Collected data
============

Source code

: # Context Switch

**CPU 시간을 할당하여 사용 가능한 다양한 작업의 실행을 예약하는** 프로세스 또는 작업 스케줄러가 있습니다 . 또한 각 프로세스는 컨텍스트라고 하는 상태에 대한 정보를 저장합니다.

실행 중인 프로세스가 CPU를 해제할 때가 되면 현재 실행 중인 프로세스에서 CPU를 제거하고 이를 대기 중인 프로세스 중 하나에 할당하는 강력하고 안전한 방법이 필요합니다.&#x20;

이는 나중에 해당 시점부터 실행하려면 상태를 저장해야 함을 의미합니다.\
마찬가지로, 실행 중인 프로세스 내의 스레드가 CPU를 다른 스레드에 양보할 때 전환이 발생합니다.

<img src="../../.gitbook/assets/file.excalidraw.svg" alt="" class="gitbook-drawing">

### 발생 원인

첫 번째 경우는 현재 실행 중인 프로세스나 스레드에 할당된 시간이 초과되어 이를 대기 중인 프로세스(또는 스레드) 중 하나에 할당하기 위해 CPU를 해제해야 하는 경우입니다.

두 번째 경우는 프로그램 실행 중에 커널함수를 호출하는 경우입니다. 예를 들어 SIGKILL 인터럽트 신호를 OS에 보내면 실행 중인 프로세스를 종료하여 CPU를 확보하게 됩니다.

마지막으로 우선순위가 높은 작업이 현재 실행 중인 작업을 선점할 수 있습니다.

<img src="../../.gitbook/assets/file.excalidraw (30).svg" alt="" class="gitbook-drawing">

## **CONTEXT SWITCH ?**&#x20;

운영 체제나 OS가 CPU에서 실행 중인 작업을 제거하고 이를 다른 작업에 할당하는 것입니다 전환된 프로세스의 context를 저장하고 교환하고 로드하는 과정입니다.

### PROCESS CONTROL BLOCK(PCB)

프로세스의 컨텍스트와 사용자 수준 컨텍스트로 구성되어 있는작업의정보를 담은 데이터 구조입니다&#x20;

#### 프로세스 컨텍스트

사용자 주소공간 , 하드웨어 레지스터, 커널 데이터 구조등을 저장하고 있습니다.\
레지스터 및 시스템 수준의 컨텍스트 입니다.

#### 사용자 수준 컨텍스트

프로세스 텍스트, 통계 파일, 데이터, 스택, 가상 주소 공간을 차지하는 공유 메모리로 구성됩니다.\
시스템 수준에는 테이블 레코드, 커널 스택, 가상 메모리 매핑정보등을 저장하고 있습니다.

============

Work to complete
The records above are to be repeated in full, word for word.

Solution to this problem
Source code

: # Context Switch

**CPU 시간을 할당하여 사용 가능한 다양한 작업의 실행을 예약하는** 프로세스 또는 작업 스케줄러가 있습니다 . 또한 각 프로세스는 컨텍스트라고 하는 상태에 대한 정보를 저장합니다.

실행 중인 프로세스가 CPU를 해제할 때가 되면 현재 실행 중인 프로세스에서 CPU를 제거하고 이를 대기 중인 프로세스 중 하나에 할당하는 강력하고 안전한 방법이 필요합니다.&#x20;

이는 나중에 해당 시점부터 실행하려면 상태를 저장해야 함을 의미합니다.\
마찬가지로, 실행 중인 프로세스 내의 스레드가 CPU를 다른 스레드에 양보할 때 전환이 발생합니다.

<img src="../../.gitbook/assets/file.excalidraw.svg" alt="" class="gitbook-drawing">

### 발생 원인

첫 번째 경우는 현재 실행 중인 프로세스나 스레드에 할당된 시간이 초과되어 이를 대기 중인 프로세스(또는 스레드) 중 하나에 할당하기 위해 CPU를 해제해야 하는 경우입니다.

두 번째 경우는 프로그램 실행 중에 커널함수를 호출하는 경우입니다. 예를 들어 SIGKILL 인터럽트 신호를 OS에 보내면 실행 중인 프로세스를 종료하여 CPU를 확보하게 됩니다.

마지막으로 우선순위가 높은 작업이 현재 실행 중인 작업을 선점할 수 있습니다.

<img src="../../.gitbook/assets/file.excalidraw (30).svg" alt="" class="gitbook-drawing">

## **CONTEXT SWITCH ?**&#x20;

운영 체제나 OS가 CPU에서 실행 중인 작업을 제거하고 이를 다른 작업에 할당하는 것입니다 전환된 프로세스의 context를 저장하고 교환하고 로드하는 과정입니다.

### PROCESS CONTROL BLOCK(PCB)

프로세스의 컨텍스트와 사용자 수준 컨텍스트로 구성되어 있는작업의정보를 담은 데이터 구조입니다&#x20;

#### 프로세스 컨텍스트

사용자 주소공간 , 하드웨어 레지스터, 커널 데이터 구조등을 저장하고 있습니다.\
레지스터 및 시스템 수준의 컨텍스트 입니다.

#### 사용자 수준 컨텍스트

프로세스 텍스트, 통계 파일, 데이터, 스택, 가상 주소 공간을 차지하는 공유 메모리로 구성됩니다.\
시스템 수준에는 테이블 레코드, 커널 스택, 가상 메모리 매핑정보등을 저장하고 있습니다.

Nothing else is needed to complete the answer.